#### YOUR TASK
Give each line from the start of the data through the line that contains "export const myFeature" as a numbered list, leaving out any blank lines.

_ _ _ _ _

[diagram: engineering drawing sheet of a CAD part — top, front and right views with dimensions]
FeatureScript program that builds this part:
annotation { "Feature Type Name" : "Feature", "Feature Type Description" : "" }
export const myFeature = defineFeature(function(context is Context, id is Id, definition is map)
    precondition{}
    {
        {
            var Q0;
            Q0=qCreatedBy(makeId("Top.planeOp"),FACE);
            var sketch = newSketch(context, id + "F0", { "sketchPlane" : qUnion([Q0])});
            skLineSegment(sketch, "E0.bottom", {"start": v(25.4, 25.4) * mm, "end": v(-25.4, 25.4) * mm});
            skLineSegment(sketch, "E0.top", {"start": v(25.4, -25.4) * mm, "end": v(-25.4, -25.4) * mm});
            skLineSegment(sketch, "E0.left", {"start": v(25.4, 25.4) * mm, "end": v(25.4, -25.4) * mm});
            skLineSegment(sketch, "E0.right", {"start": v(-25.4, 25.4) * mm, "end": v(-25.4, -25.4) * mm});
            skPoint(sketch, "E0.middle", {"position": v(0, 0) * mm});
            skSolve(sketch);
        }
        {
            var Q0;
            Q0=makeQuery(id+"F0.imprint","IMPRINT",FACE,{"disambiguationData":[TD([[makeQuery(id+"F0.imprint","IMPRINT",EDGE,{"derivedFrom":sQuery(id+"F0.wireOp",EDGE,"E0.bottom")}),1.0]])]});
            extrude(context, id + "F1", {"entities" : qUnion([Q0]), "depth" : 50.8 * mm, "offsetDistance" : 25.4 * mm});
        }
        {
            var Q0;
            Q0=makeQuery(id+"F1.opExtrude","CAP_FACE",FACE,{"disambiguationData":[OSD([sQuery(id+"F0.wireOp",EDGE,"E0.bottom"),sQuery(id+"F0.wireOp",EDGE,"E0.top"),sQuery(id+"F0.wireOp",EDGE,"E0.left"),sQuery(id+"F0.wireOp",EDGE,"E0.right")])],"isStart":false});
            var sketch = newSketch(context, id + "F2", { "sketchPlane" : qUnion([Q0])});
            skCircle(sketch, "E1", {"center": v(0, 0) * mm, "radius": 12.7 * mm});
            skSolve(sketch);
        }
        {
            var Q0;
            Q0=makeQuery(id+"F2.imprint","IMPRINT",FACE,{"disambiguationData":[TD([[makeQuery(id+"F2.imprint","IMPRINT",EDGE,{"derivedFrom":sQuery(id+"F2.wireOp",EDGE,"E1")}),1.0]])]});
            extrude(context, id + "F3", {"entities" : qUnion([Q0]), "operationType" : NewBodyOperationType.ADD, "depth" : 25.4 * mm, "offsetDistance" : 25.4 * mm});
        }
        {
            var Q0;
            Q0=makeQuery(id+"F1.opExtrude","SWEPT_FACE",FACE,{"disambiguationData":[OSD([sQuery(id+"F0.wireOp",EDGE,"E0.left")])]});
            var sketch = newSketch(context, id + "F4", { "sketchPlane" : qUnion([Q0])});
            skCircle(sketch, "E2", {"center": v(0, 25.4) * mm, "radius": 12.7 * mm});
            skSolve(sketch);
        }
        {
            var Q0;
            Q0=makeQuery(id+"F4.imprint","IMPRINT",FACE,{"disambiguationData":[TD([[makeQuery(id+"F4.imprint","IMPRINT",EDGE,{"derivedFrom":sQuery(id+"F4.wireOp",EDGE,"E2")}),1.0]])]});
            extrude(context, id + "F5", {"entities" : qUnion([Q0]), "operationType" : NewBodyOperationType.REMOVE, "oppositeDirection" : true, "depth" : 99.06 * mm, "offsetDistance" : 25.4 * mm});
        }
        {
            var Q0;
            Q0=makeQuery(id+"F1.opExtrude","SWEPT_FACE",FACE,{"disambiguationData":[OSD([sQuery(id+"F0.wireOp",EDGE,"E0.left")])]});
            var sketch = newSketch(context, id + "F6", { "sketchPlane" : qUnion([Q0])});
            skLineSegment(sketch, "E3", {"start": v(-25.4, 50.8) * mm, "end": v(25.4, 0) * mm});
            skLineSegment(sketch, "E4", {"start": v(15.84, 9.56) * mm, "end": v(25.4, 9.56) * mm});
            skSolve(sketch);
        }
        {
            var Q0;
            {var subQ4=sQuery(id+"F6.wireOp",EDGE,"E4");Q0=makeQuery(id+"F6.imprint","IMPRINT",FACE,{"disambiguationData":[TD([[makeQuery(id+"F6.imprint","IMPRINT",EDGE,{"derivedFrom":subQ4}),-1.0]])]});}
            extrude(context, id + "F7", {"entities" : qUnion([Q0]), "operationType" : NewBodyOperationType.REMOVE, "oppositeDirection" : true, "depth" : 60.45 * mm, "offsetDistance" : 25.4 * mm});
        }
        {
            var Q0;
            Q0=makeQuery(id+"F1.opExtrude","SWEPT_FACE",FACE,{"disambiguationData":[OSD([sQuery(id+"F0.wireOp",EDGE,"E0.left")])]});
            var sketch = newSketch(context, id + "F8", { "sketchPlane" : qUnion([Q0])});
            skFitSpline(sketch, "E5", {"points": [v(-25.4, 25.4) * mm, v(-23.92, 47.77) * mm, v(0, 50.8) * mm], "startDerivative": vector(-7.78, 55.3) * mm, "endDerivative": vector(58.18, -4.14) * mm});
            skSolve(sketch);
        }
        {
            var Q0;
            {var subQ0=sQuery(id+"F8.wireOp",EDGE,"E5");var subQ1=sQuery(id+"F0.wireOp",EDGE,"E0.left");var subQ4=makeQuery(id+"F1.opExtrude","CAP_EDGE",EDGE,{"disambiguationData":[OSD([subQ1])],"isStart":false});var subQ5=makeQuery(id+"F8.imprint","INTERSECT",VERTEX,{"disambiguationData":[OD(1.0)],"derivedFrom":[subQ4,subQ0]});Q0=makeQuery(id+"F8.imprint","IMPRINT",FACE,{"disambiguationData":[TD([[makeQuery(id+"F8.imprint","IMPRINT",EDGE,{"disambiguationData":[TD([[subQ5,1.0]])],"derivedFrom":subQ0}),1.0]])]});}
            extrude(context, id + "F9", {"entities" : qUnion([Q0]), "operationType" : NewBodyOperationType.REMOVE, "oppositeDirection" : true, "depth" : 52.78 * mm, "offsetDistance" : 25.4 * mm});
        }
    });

_ _ _ _ _

#### IN RESPONSE
1. [diagram: engineering drawing sheet of a CAD part — top, front and right views with dimensions]
2. FeatureScript program that builds this part:
3. annotation { "Feature Type Name" : "Feature", "Feature Type Description" : "" }
4. export const myFeature = defineFeature(function(context is Context, id is Id, definition is map)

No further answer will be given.